*EXERCICES À RÉALISER*.
1. Dans l'extrait sur le tournant numérique :
(a) Pour quelles deux raisons l'auteur prend-il des chemins détournés pour aborder la question ?
(b) Quels trois mots décrivent ce qui arrive déjà au tournant numérique ?
(c) Selon la citation de Bruno Bachimont, de quoi convient-il de se doter ?
2. Donnez la suite de l'extrait sur le tournant numérique, après la citation de Bruno Bachimont qui le termine.

Après avoir posé ainsi la question de manière frontale, je dois bien entendu prendre des chemins détournés pour sereinement l’aborder. D’une part parce qu’elle est trop vaste, trop importante, et d’autre part parce je peux m’appuyer sur une littérature déjà abondante sur le sujet. Ici, notons cet aspect inédit de l’Histoire, l’Homme,en tant qu’être pensant, assiste en direct à un tournant majeur de son histoire peut-être même de son essence. Sans le comprendre tout à fait, sans qu’il soit même achevé, le tournant numérique est déjà observé, critiqué, conceptualisé. Ce que j’entreprends ainsi est un projet critique partagé par de nombreux chercheurs, et pour ce faire, j’adopterai la position toute pragmatique de Bruno Bachimont pour qui :

«Il ne convient pas de se lamenter d’une éventuelle régression, ni de se réjouir d’un hypothétique progrès, mais plutôt de se doter des concepts permettant de penser le numérique.»

*DONNÉES FOURNIES*.

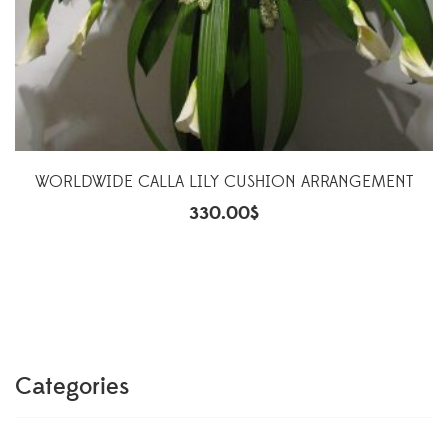
WORLDWIDE CALLA LILY CUSHION ARRANGEMENT
330.00
$
Categories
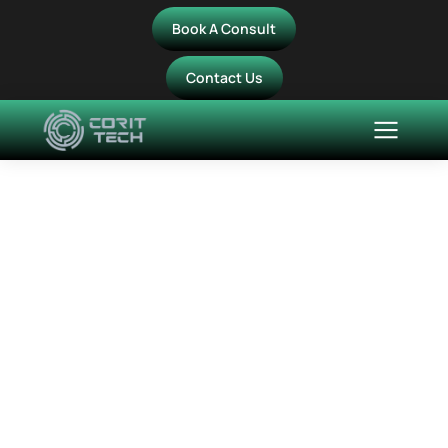
Book A Consult
Contact Us
Modernising Advisory
Services: How MyAdvisor
Transformed IT
Operations with CorIT
Managed Services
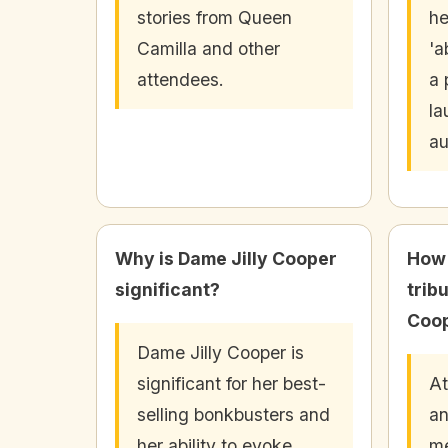
stories from Queen
he
Camilla and other
'a
attendees.
a 
la
au
Why is Dame Jilly Cooper
How 
significant?
trib
Coo
Dame Jilly Cooper is
significant for her best-
At
selling bonkbusters and
an
her ability to evoke
me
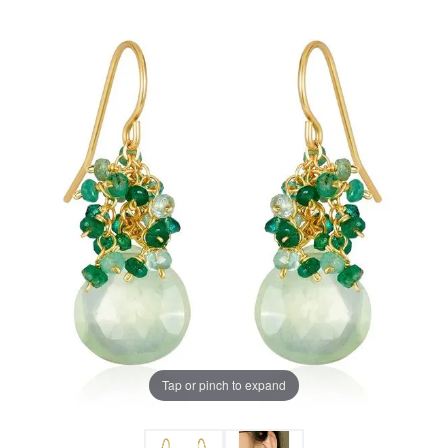
Tap or pinch to expand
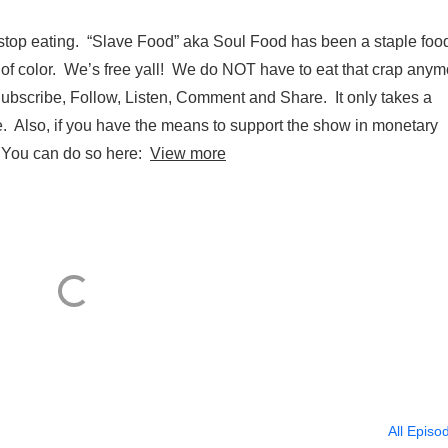
stop eating. “Slave Food” aka Soul Food has been a staple food
e of color. We’s free yall! We do NOT have to eat that crap any
ubscribe, Follow, Listen, Comment and Share. It only takes a
ve. Also, if you have the means to support the show in monetary
. You can do so here:
View more
All Episo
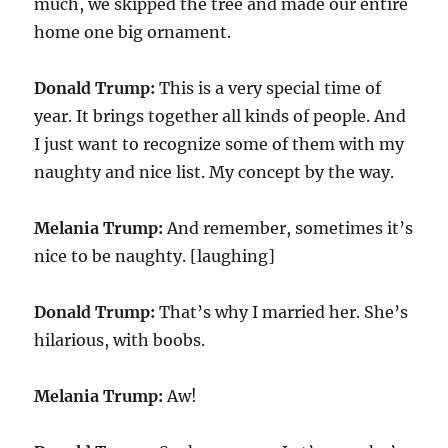
much, we skipped the tree and made our entire
home one big ornament.
Donald Trump:
This is a very special time of
year. It brings together all kinds of people. And
I just want to recognize some of them with my
naughty and nice list. My concept by the way.
Melania Trump:
And remember, sometimes it’s
nice to be naughty. [laughing]
Donald Trump:
That’s why I married her. She’s
hilarious, with boobs.
Melania Trump:
Aw!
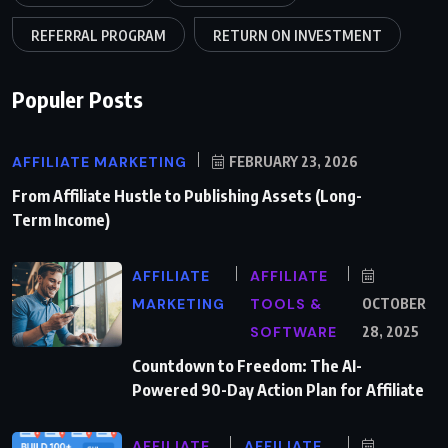
REFERRAL PROGRAM
RETURN ON INVESTMENT
Populer Posts
AFFILIATE MARKETING
FEBRUARY 23, 2026
From Affiliate Hustle to Publishing Assets (Long-
Term Income)
AFFILIATE
AFFILIATE
MARKETING
TOOLS &
OCTOBER
SOFTWARE
28, 2025
Countdown to Freedom: The AI-
Powered 90-Day Action Plan for Affiliate
AFFILIATE
AFFILIATE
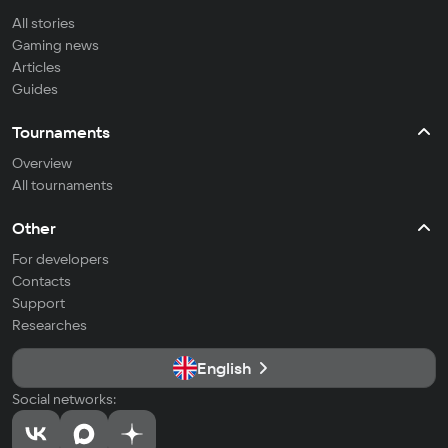
All stories
Gaming news
Articles
Guides
Tournaments
Overview
All tournaments
Other
For developers
Contacts
Support
Researches
English
Social networks:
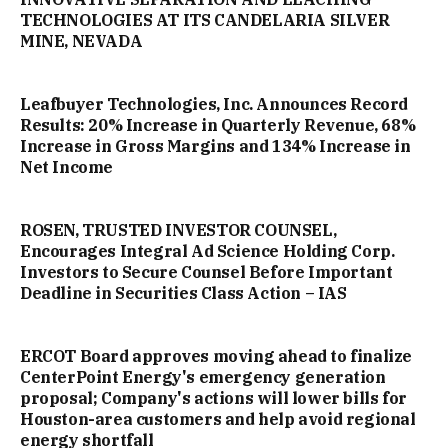
TECHNOLOGIES AT ITS CANDELARIA SILVER
MINE, NEVADA
Leafbuyer Technologies, Inc. Announces Record
Results: 20% Increase in Quarterly Revenue, 68%
Increase in Gross Margins and 134% Increase in
Net Income
ROSEN, TRUSTED INVESTOR COUNSEL,
Encourages Integral Ad Science Holding Corp.
Investors to Secure Counsel Before Important
Deadline in Securities Class Action – IAS
ERCOT Board approves moving ahead to finalize
CenterPoint Energy's emergency generation
proposal; Company's actions will lower bills for
Houston-area customers and help avoid regional
energy shortfall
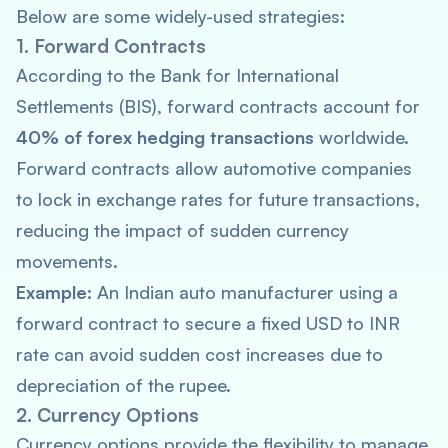
Below are some widely-used strategies:
1. Forward Contracts
According to the
Bank for International
Settlements
(BIS), forward contracts account for
40% of forex hedging transactions
worldwide.
Forward contracts allow automotive companies
to lock in exchange rates for future transactions,
reducing the impact of sudden currency
movements.
Example:
An Indian auto manufacturer using a
forward contract to secure a fixed USD to INR
rate can avoid sudden cost increases due to
depreciation of the rupee.
2. Currency Options
Currency options provide the flexibility to manage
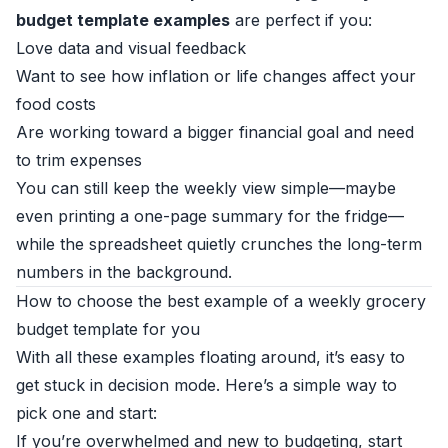
budget template examples
are perfect if you:
Love data and visual feedback
Want to see how inflation or life changes affect your
food costs
Are working toward a bigger financial goal and need
to trim expenses
You can still keep the weekly view simple—maybe
even printing a one-page summary for the fridge—
while the spreadsheet quietly crunches the long-term
numbers in the background.
How to choose the best example of a weekly grocery
budget template for you
With all these examples floating around, it’s easy to
get stuck in decision mode. Here’s a simple way to
pick one and start:
If you’re overwhelmed and new to budgeting, start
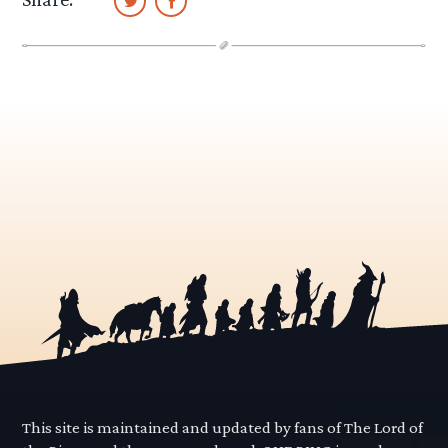
This site is maintained and updated by fans of The Lord of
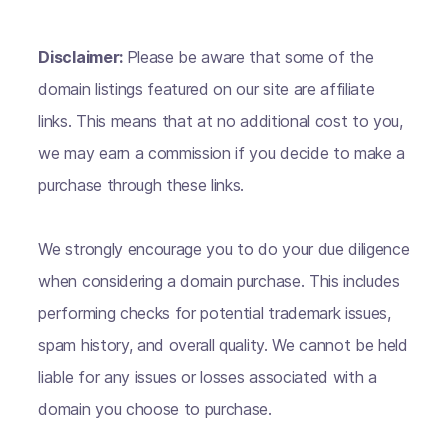
Disclaimer:
Please be aware that some of the
domain listings featured on our site are affiliate
links. This means that at no additional cost to you,
we may earn a commission if you decide to make a
purchase through these links.
We strongly encourage you to do your due diligence
when considering a domain purchase. This includes
performing checks for potential trademark issues,
spam history, and overall quality. We cannot be held
liable for any issues or losses associated with a
domain you choose to purchase.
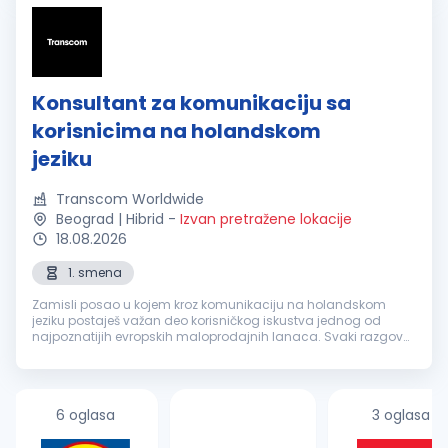
Konsultant za komunikaciju sa
korisnicima na holandskom
jeziku
Transcom Worldwide
Beograd | Hibrid
-
Izvan pretražene lokacije
18.08.2026
1. smena
Zamisli posao u kojem kroz komunikaciju na holandskom
jeziku postaješ važan deo korisničkog iskustva jednog od
najpoznatijih evropskih maloprodajnih lanaca. Svaki razgovor
je prilika da nekome olakšaš svakodnevicu, pronađeš brzo
rešenje i ostaviš uti...
6 oglasa
3 oglasa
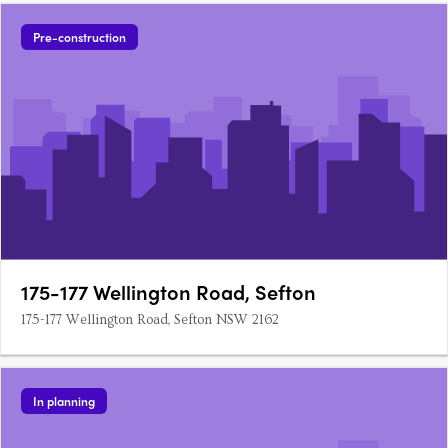
Pre-construction
175-177 Wellington Road, Sefton
175-177 Wellington Road, Sefton NSW 2162
In planning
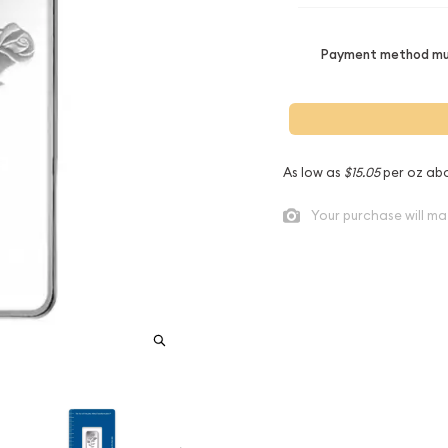
Payment method mus
As low as
$15.05
per oz ab
Your purchase will ma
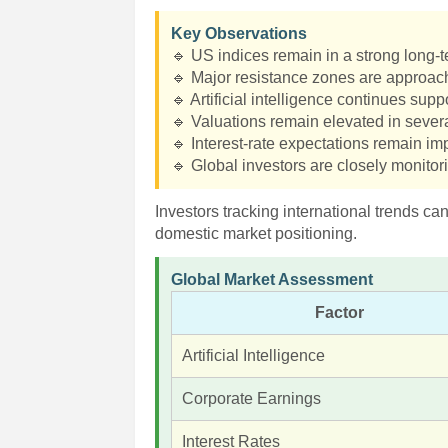
Key Observations
🔹 US indices remain in a strong long-
🔹 Major resistance zones are approac
🔹 Artificial intelligence continues supp
🔹 Valuations remain elevated in severa
🔹 Interest-rate expectations remain imp
🔹 Global investors are closely monitor
Investors tracking international trends ca
domestic market positioning.
Global Market Assessment
Factor
Artificial Intelligence
Corporate Earnings
Interest Rates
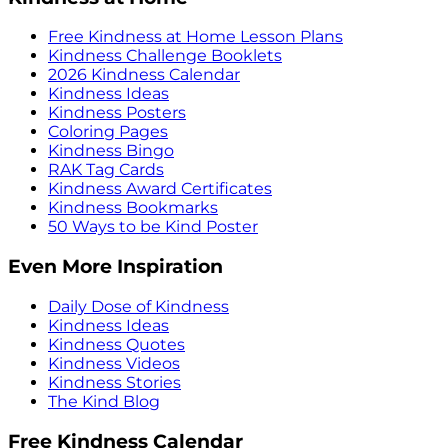
Free Kindness at Home Lesson Plans
Kindness Challenge Booklets
2026 Kindness Calendar
Kindness Ideas
Kindness Posters
Coloring Pages
Kindness Bingo
RAK Tag Cards
Kindness Award Certificates
Kindness Bookmarks
50 Ways to be Kind Poster
Even More Inspiration
Daily Dose of Kindness
Kindness Ideas
Kindness Quotes
Kindness Videos
Kindness Stories
The Kind Blog
Free Kindness Calendar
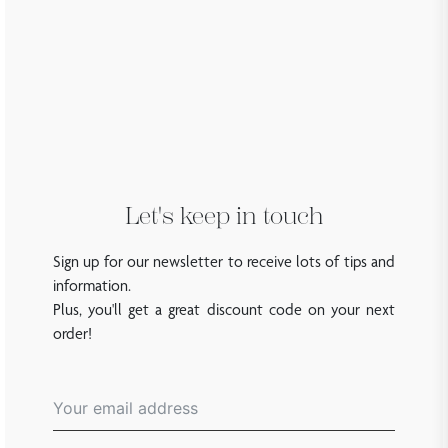
Let's keep in touch
Sign up for our newsletter to receive lots of tips and
information.
Plus, you'll get a great discount code on your next
order!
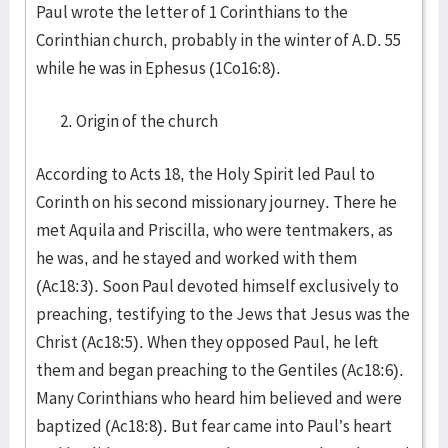
Paul wrote the letter of 1 Corinthians to the
Corinthian church, probably in the winter of A.D. 55
while he was in Ephesus (1Co16:8).
Origin of the church
According to Acts 18, the Holy Spirit led Paul to
Corinth on his second missionary journey. There he
met Aquila and Priscilla, who were tentmakers, as
he was, and he stayed and worked with them
(Ac18:3). Soon Paul devoted himself exclusively to
preaching, testifying to the Jews that Jesus was the
Christ (Ac18:5). When they opposed Paul, he left
them and began preaching to the Gentiles (Ac18:6).
Many Corinthians who heard him believed and were
baptized (Ac18:8). But fear came into Paul’s heart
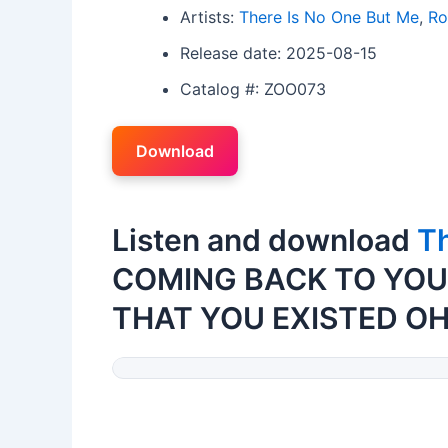
Artists:
There Is No One But Me
,
Ro
Release date: 2025-08-15
Catalog #: ZOO073
Download
Listen and download
Th
COMING BACK TO YOU
THAT YOU EXISTED OH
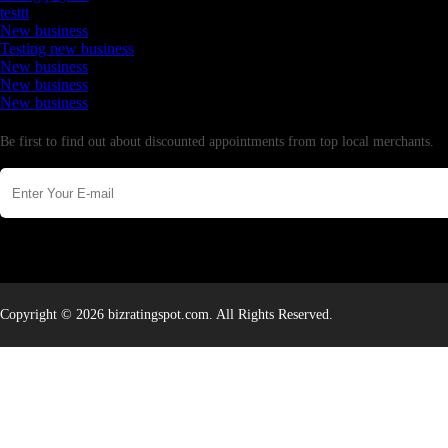
testtt
New business
Testing new business
New business
New business
New business
Newsletter
Be first to find out about discounted appointments from top local merchants.
Copyright © 2026 bizratingspot.com. All Rights Reserved.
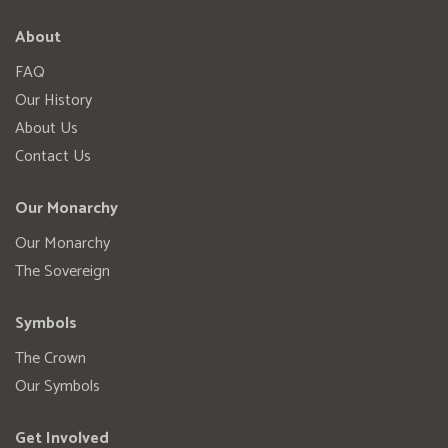
About
FAQ
Our History
About Us
Contact Us
Our Monarchy
Our Monarchy
The Sovereign
Symbols
The Crown
Our Symbols
Get Involved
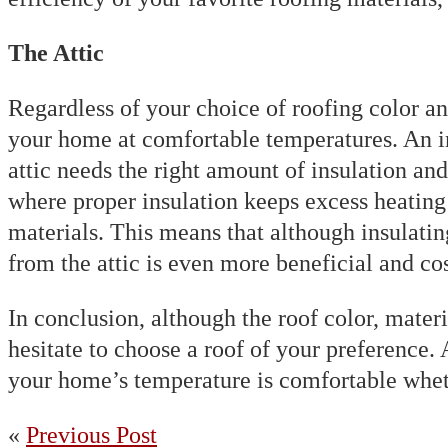
The Attic
Regardless of your choice of roofing color and
your home at comfortable temperatures. An im
attic needs the right amount of insulation and
where proper insulation keeps excess heating f
materials. This means that although insulatin
from the attic is even more beneficial and cos
In conclusion, although the roof color, materi
hesitate to choose a roof of your preference.
your home’s temperature is comfortable whet
«
Previous Post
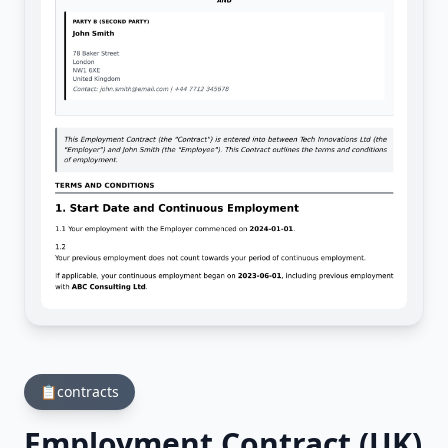
📋
contracts
Employment Contract (UK)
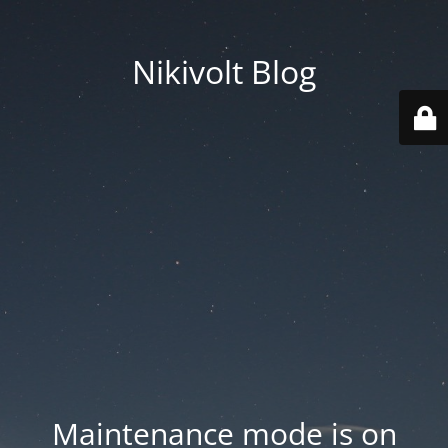
Nikivolt Blog
Maintenance mode is on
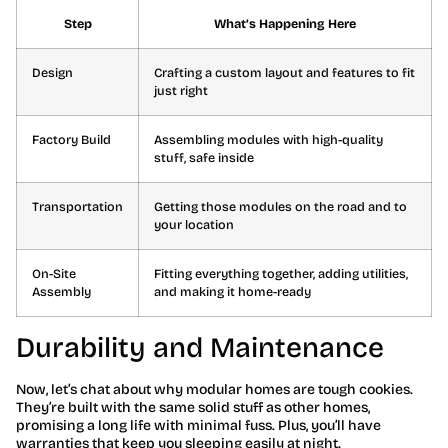
Step
What’s Happening Here
Design
Crafting a custom layout and features to fit
just right
Factory Build
Assembling modules with high-quality
stuff, safe inside
Transportation
Getting those modules on the road and to
your location
On-Site
Fitting everything together, adding utilities,
Assembly
and making it home-ready
Durability and Maintenance
Now, let’s chat about why modular homes are tough cookies.
They’re built with the same solid stuff as other homes,
promising a long life with minimal fuss. Plus, you’ll have
warranties that keep you sleeping easily at night.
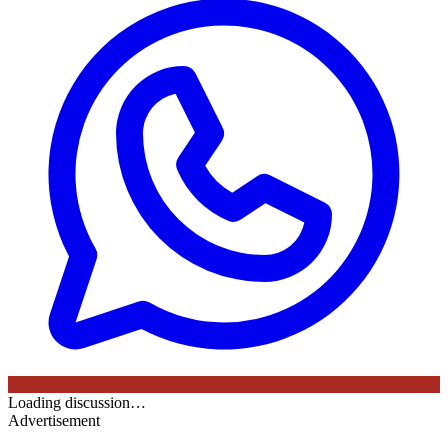
Loading discussion…
Advertisement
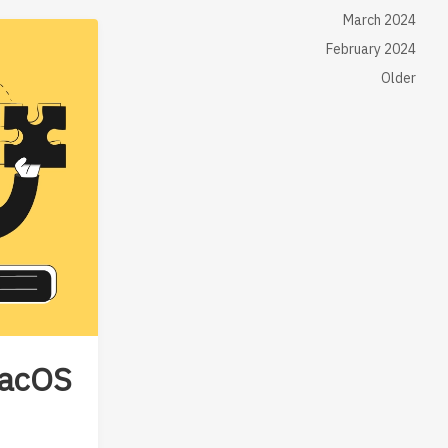
March 2024
February 2024
Older
macOS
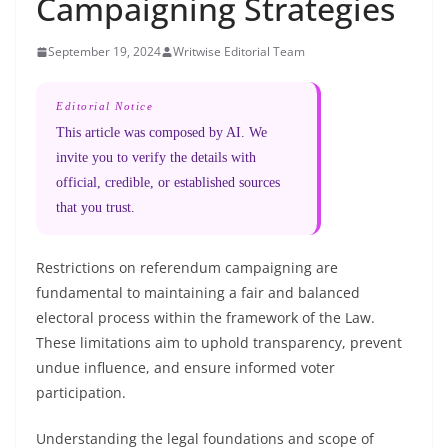
Campaigning Strategies
September 19, 2024
Writwise Editorial Team
Editorial Notice
This article was composed by AI. We
invite you to verify the details with
official, credible, or established sources
that you trust.
Restrictions on referendum campaigning are
fundamental to maintaining a fair and balanced
electoral process within the framework of the Law.
These limitations aim to uphold transparency, prevent
undue influence, and ensure informed voter
participation.
Understanding the legal foundations and scope of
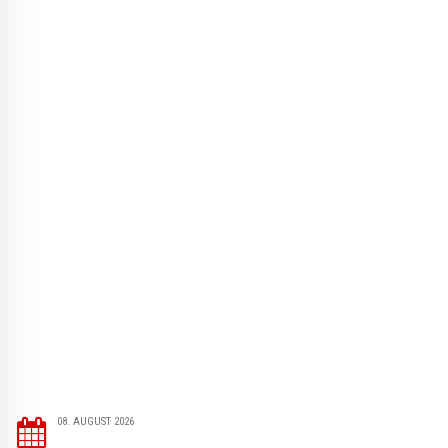
08. AUGUST 2026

*RÉPONSES PAR EXERCICE*.
1.
(a) La question est trop vaste et trop importante, et l'auteur peut s'appuyer sur une littérature déjà abondante sur le sujet.
(b) Observé, critiqué, conceptualisé.
(c) Des concepts permettant de penser le numérique.

2.
Mon chemin détourné pour aujourd’hui empreinte un parcours relativement simple : je parlerai un peu du cadre théorique et historique, je développerai ensuite ma problématique, puis j’illustrerai la problématique à travers un projet pratique, dans l’idée aussi d’introduire cette démarche de recherche-action, ou création. J’entreprend en effet dans la thèse un volet expérimental consistant en la conception et réalisation d’un dispositif numérique. Cette mise en tension entre pratique et théorie, relève d’une approche récursive et réflexive, héritière des principes qui régissent Internet, le web, et ses applications.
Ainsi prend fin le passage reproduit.